= Exercise =
Where in the records does the word "using" occur? Copy each line in which it does.

= Extracted page text data =
* * *

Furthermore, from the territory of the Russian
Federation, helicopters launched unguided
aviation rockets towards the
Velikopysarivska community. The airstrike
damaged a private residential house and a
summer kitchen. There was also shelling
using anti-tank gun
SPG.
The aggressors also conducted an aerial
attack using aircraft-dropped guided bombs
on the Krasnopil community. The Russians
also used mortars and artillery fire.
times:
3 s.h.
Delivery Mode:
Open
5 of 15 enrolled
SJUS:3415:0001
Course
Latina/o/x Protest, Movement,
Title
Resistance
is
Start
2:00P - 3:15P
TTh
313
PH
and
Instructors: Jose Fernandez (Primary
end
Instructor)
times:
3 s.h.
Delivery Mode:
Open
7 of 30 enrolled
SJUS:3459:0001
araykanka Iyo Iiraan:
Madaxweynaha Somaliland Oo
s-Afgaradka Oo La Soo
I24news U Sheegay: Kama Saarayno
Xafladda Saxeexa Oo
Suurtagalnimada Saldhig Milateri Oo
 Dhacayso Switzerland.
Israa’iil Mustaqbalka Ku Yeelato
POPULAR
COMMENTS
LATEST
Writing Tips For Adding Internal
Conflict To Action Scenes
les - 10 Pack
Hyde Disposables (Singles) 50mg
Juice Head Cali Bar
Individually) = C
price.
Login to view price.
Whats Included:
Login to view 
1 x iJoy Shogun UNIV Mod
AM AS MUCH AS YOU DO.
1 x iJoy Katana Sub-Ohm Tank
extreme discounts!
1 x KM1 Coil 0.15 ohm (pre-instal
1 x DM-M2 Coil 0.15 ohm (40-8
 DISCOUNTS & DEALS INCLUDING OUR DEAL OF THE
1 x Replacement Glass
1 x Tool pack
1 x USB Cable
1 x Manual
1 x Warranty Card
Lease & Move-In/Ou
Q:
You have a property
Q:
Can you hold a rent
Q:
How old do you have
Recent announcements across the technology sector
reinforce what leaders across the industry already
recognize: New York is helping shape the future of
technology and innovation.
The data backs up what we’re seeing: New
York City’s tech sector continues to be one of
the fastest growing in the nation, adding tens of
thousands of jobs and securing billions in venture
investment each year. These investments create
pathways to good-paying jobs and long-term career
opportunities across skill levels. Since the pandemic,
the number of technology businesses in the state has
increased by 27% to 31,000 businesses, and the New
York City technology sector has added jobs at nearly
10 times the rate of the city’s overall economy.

* * *

= Task solution =
using anti-tank gun
attack using aircraft-dropped guided bombs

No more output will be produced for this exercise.